Команда быстро рассосалась по палубе и по нижним трюмам. На палубе из строя остался один Промиус. Он изумленно смотрел по сторонам. А ему, ему, что сейчас делать? Все всё знают, и только он один не в курсе. Видимо всё дело в том, что он проспал построение, и поэтому он ничего не знает. Промиус хотел было спросить у отца, но отец ушёл на нос корабля, вместе с Триром, и мальчику было неудобно переспрашивать у них, чем же ему действительно заняться, раз он уже в команде?
— А спрошу — ка я у Ольдиха? — подумал он. Только на построении, толстяка почему-то не было видно. Наверное, он, как и я, просто проспал и сейчас лежит возле своих бочек.
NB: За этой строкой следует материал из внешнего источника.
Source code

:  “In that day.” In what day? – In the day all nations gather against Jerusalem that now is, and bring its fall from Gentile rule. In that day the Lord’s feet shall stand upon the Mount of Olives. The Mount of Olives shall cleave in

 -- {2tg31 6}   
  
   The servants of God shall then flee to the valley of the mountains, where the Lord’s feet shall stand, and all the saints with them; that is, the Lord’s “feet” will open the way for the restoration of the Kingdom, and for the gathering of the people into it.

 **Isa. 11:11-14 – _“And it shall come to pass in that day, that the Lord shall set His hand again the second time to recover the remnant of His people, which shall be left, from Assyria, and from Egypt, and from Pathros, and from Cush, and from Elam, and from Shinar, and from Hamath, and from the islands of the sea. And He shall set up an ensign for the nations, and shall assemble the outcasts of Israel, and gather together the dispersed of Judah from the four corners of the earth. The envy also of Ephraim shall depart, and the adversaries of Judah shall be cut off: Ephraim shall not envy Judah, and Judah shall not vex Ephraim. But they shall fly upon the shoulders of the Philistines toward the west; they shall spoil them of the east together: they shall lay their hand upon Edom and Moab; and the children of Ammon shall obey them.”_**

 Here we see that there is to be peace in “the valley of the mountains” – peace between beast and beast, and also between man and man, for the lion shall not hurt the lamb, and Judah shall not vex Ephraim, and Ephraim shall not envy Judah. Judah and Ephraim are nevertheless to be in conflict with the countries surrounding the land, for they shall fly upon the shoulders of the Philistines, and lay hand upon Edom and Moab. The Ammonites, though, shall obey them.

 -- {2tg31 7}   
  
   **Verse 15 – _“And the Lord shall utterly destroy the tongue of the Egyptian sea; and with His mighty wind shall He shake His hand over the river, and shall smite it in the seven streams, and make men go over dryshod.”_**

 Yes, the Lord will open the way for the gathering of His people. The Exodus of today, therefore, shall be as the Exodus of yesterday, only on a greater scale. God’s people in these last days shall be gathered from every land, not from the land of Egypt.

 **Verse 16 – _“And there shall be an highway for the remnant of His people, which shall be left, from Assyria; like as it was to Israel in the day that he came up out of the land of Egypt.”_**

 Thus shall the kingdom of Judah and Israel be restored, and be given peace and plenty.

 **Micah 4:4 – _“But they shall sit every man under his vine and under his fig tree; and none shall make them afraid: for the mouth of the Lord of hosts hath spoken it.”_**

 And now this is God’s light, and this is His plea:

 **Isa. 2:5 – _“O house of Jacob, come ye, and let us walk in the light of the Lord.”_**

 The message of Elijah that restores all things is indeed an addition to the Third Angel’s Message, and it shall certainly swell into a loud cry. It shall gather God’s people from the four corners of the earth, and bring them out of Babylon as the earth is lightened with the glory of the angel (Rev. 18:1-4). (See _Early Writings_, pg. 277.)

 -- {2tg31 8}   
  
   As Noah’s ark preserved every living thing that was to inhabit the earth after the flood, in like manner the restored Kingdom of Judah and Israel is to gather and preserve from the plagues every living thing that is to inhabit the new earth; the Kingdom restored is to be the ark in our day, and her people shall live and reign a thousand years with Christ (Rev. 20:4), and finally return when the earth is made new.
Промиус спустился на нижний уровень, в тот угол, где они чистили вчера бочки. Ольдиха там не было. Странно, но его куртка была здесь, здесь был его нож, а где же тогда он сам?
— А ты чего здесь шляешься, матрос? — ему почти проорали в ухо.
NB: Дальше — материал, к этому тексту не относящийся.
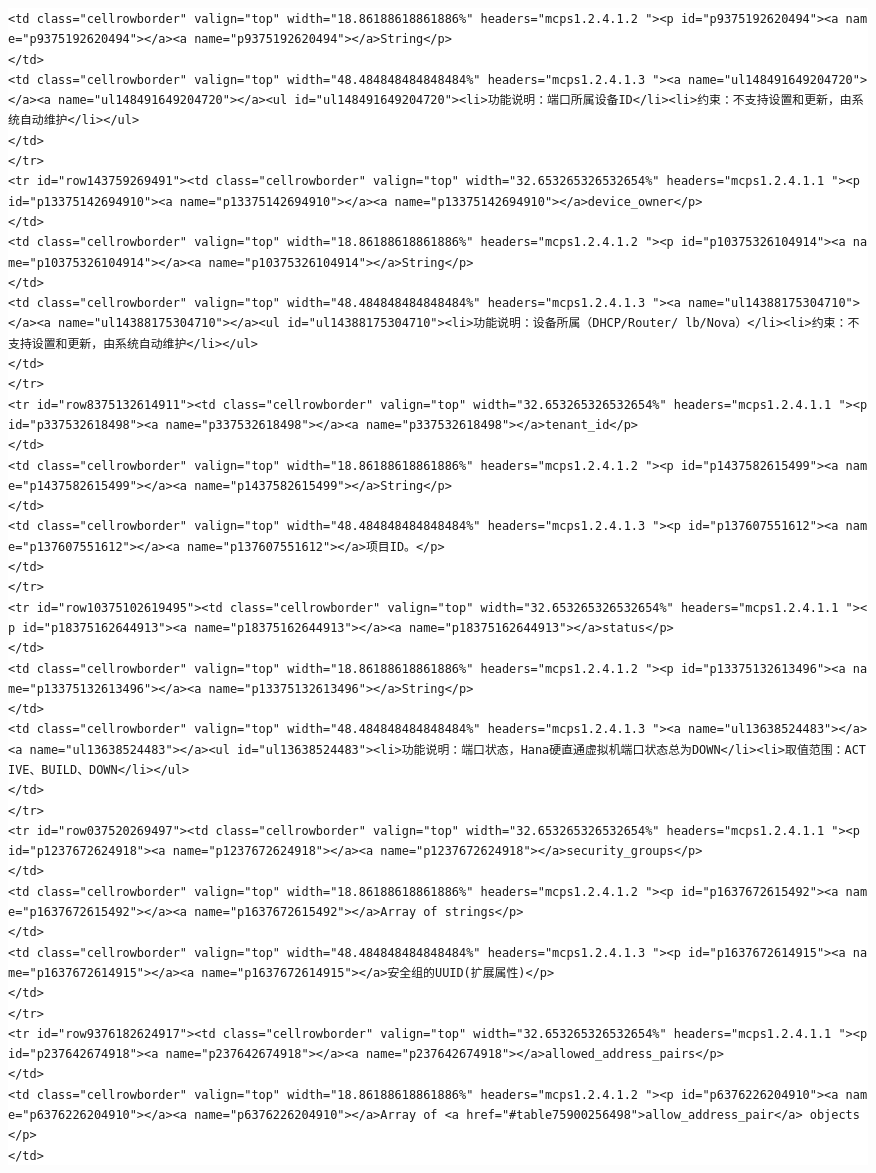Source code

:     <td class="cellrowborder" valign="top" width="18.86188618861886%" headers="mcps1.2.4.1.2 "><p id="p9375192620494"><a name="p9375192620494"></a><a name="p9375192620494"></a>String</p>
    </td>
    <td class="cellrowborder" valign="top" width="48.484848484848484%" headers="mcps1.2.4.1.3 "><a name="ul148491649204720"></a><a name="ul148491649204720"></a><ul id="ul148491649204720"><li>功能说明：端口所属设备ID</li><li>约束：不支持设置和更新，由系统自动维护</li></ul>
    </td>
    </tr>
    <tr id="row143759269491"><td class="cellrowborder" valign="top" width="32.653265326532654%" headers="mcps1.2.4.1.1 "><p id="p13375142694910"><a name="p13375142694910"></a><a name="p13375142694910"></a>device_owner</p>
    </td>
    <td class="cellrowborder" valign="top" width="18.86188618861886%" headers="mcps1.2.4.1.2 "><p id="p10375326104914"><a name="p10375326104914"></a><a name="p10375326104914"></a>String</p>
    </td>
    <td class="cellrowborder" valign="top" width="48.484848484848484%" headers="mcps1.2.4.1.3 "><a name="ul14388175304710"></a><a name="ul14388175304710"></a><ul id="ul14388175304710"><li>功能说明：设备所属（DHCP/Router/ lb/Nova）</li><li>约束：不支持设置和更新，由系统自动维护</li></ul>
    </td>
    </tr>
    <tr id="row8375132614911"><td class="cellrowborder" valign="top" width="32.653265326532654%" headers="mcps1.2.4.1.1 "><p id="p337532618498"><a name="p337532618498"></a><a name="p337532618498"></a>tenant_id</p>
    </td>
    <td class="cellrowborder" valign="top" width="18.86188618861886%" headers="mcps1.2.4.1.2 "><p id="p1437582615499"><a name="p1437582615499"></a><a name="p1437582615499"></a>String</p>
    </td>
    <td class="cellrowborder" valign="top" width="48.484848484848484%" headers="mcps1.2.4.1.3 "><p id="p137607551612"><a name="p137607551612"></a><a name="p137607551612"></a>项目ID。</p>
    </td>
    </tr>
    <tr id="row10375102619495"><td class="cellrowborder" valign="top" width="32.653265326532654%" headers="mcps1.2.4.1.1 "><p id="p18375162644913"><a name="p18375162644913"></a><a name="p18375162644913"></a>status</p>
    </td>
    <td class="cellrowborder" valign="top" width="18.86188618861886%" headers="mcps1.2.4.1.2 "><p id="p13375132613496"><a name="p13375132613496"></a><a name="p13375132613496"></a>String</p>
    </td>
    <td class="cellrowborder" valign="top" width="48.484848484848484%" headers="mcps1.2.4.1.3 "><a name="ul13638524483"></a><a name="ul13638524483"></a><ul id="ul13638524483"><li>功能说明：端口状态，Hana硬直通虚拟机端口状态总为DOWN</li><li>取值范围：ACTIVE、BUILD、DOWN</li></ul>
    </td>
    </tr>
    <tr id="row037520269497"><td class="cellrowborder" valign="top" width="32.653265326532654%" headers="mcps1.2.4.1.1 "><p id="p1237672624918"><a name="p1237672624918"></a><a name="p1237672624918"></a>security_groups</p>
    </td>
    <td class="cellrowborder" valign="top" width="18.86188618861886%" headers="mcps1.2.4.1.2 "><p id="p1637672615492"><a name="p1637672615492"></a><a name="p1637672615492"></a>Array of strings</p>
    </td>
    <td class="cellrowborder" valign="top" width="48.484848484848484%" headers="mcps1.2.4.1.3 "><p id="p1637672614915"><a name="p1637672614915"></a><a name="p1637672614915"></a>安全组的UUID(扩展属性)</p>
    </td>
    </tr>
    <tr id="row9376182624917"><td class="cellrowborder" valign="top" width="32.653265326532654%" headers="mcps1.2.4.1.1 "><p id="p237642674918"><a name="p237642674918"></a><a name="p237642674918"></a>allowed_address_pairs</p>
    </td>
    <td class="cellrowborder" valign="top" width="18.86188618861886%" headers="mcps1.2.4.1.2 "><p id="p6376226204910"><a name="p6376226204910"></a><a name="p6376226204910"></a>Array of <a href="#table75900256498">allow_address_pair</a> objects</p>
    </td>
Промиус вздрогнул от неожиданности. Это был старый матрос Ульрик, правая рука Трира.
— А где Ольдих? — пролепетал мальчик.
— Он в самом низу, в складском трюме. Готовит место для наших трофеев, — сказал Ульрик, и улыбнулся, обнажив рот с коричневыми зубами. — Помощник капитана сказал, чтобы я тебя забрал на подготовку к высадке. Ведь ты же уже настоящий солдат, как тут все говорят?
— Да, с вызовом сказал Промиус, — меня только что приняли в общий строй.
— Ну вот, значит, тогда должен нести ответственность и иметь обязанности, как настоящий солдат. Умеешь точить мечи?
— Да. Вот я свой как заточил. Мальчик вытащил свой меч из ножен и дал потрогать лезвие Ульрику.
— Ну, что, неплохо, но можно и лучше. Идем со мной, я покажу тебе, как сделать так, чтоб лезвие было настолько тонким, что когда его вонзаешь в тело врага, то это будет, как будто нож входит в масло.
Ульрик противно захохотал, и от этого смеха, и от картины, которую так живописал матрос, у мальчика похолодела спина.
— Ну, идём же, что ж ты стоишь? Или ты боишься? — насмешливо спросил Ульрик.
— Ничего я не боюсь. Конечно, идем, — с вызовом ответил Промиус.